Düne kadar devletin sanayi, finans ve hizmet sektörlerinde çok fazla rol üstlendiğinden şikâyet ederek özelleştirmeleri hararetle destekleyen burjuvazi, dünyayı sarsan ekonomik krizle birlikte, iflasa sürüklenen işletmeleri kurtarması için devleti feryat figan göreve çağırıyor. Krizin derinleşmesiyle beraber kapitalist devletin ekonomiye daha fazla müdahalesi, batan işletmelerin borçlarının üstlenilmesi, zordaki şirketlere sermaye aktarılarak devletin bu şirketlere ortak olması gibi talepler burjuvazi tarafından sıkça dillendirilir oldu.

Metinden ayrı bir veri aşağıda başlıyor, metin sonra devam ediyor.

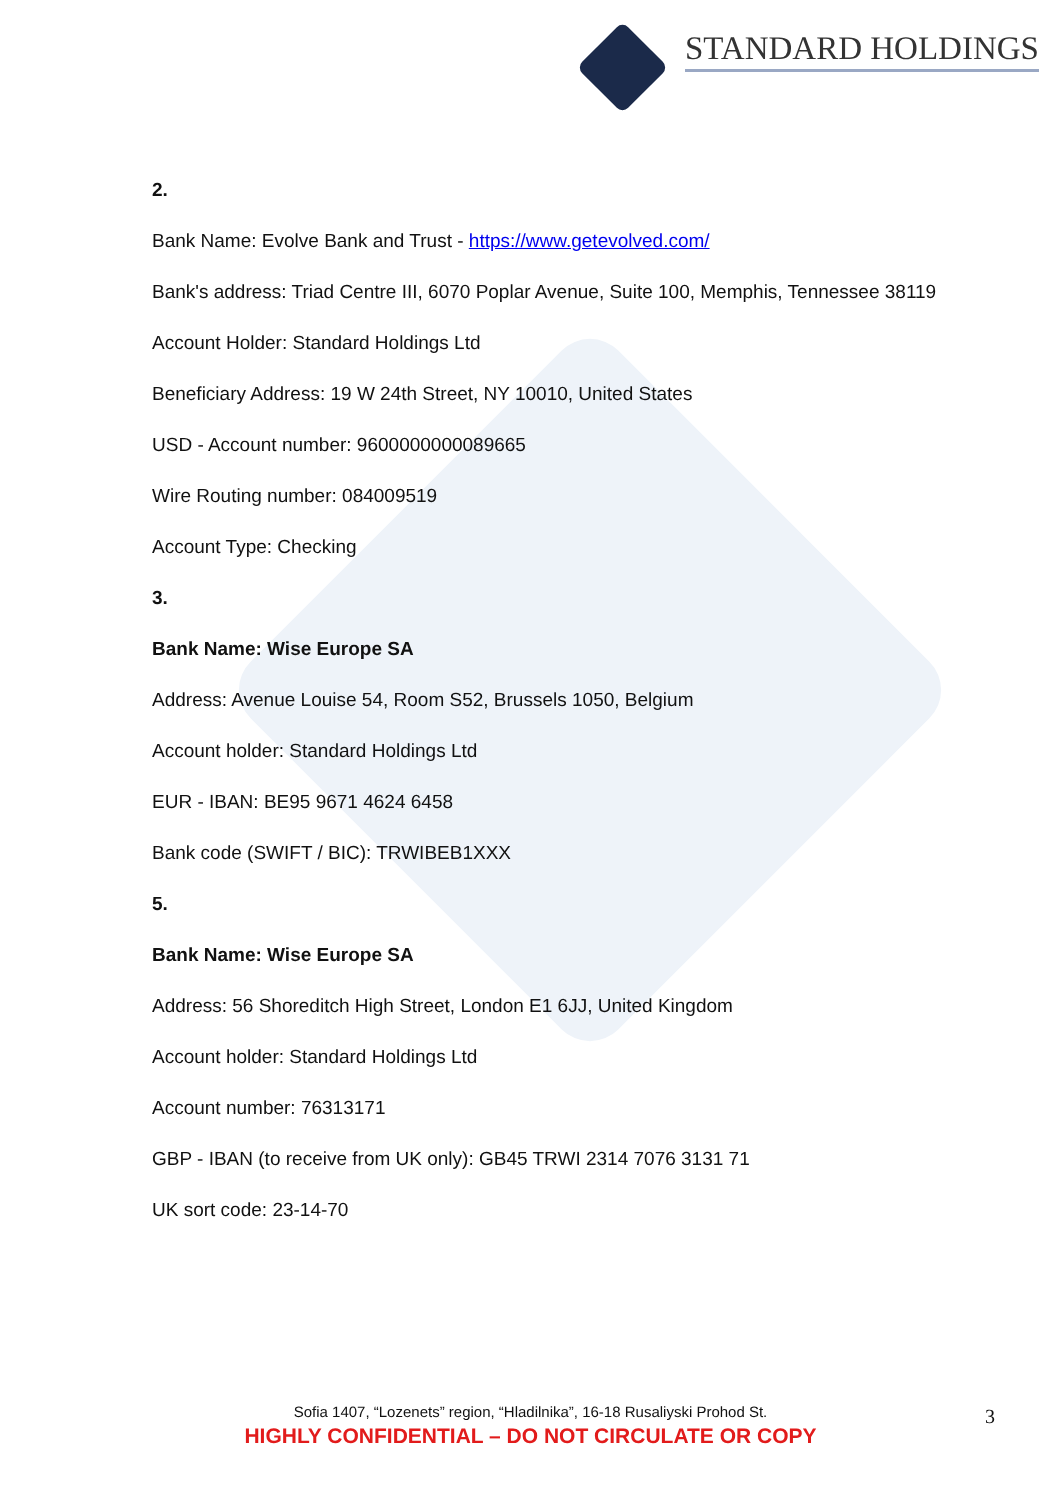STANDARD HOLDINGS
2.
Bank Name: Evolve Bank and Trust - https://www.getevolved.com/
Bank's address: Triad Centre III, 6070 Poplar Avenue, Suite 100, Memphis, Tennessee 38119
Account Holder: Standard Holdings Ltd
Beneficiary Address: 19 W 24th Street, NY 10010, United States
USD - Account number: 9600000000089665
Wire Routing number: 084009519
Account Type: Checking
3.
Bank Name: Wise Europe SA
Address: Avenue Louise 54, Room S52, Brussels 1050, Belgium
Account holder: Standard Holdings Ltd
EUR - IBAN: BE95 9671 4624 6458
Bank code (SWIFT / BIC): TRWIBEB1XXX
5.
Bank Name: Wise Europe SA
Address: 56 Shoreditch High Street, London E1 6JJ, United Kingdom
Account holder: Standard Holdings Ltd
Account number: 76313171
GBP - IBAN (to receive from UK only): GB45 TRWI 2314 7076 3131 71
UK sort code: 23-14-70
Sofia 1407, “Lozenets” region, “Hladilnika”, 16-18 Rusaliyski Prohod St.
HIGHLY CONFIDENTIAL – DO NOT CIRCULATE OR COPY
3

Burjuvazi “Marksist” liderler icat etmekten de geri durmuyor. Sırf devlet güvencesinde bir genel sağlık sigortasını savunuyor göründüğü için Obama’yı bile sosyalist hatta “Marksist” ilan ediyorlar. Burjuvazi Marx’ı çarpıtmaya, onun görüşlerini “devletçiliğe” indirgeyerek çıkarlarına payanda haline getirmeye çalışıyor. Burjuvazi tüm toplumu yanıltmak üzere sinsi bir kampanya başlatmıştır. Ekonomiye devlet müdahalesini haklı göstermek üzere “krizin Marx’ı haklı çıkardığı, devlet mülkiyetinin ve devletin ekonomiye müdahale etmesinin gerekliliğinin ortaya çıktığı” propaganda ediliyor. Oysa Marx bozuk kapitalist ekonomiyi düzeltmekle değil, kapitalizmin yıkılmasıyla ilgilenmiştir. Marx kapitalizmin tamircisi değil onun can düşmanıdır.
Marksizm devleti sınıf egemenliğinin aygıtı olarak tanımlar. Sınıflardan bağımsız bir devlet yoktur ve olamaz. Burjuvazinin siyasi egemenliği elinde tuttuğu durumda devlet burjuvazinin devletidir, dolayısıyla devlet mülkiyeti de burjuvazinin kolektif mülkiyetidir. Kapitalist devletin mülkiyeti, özel mülkiyetin bir biçimidir.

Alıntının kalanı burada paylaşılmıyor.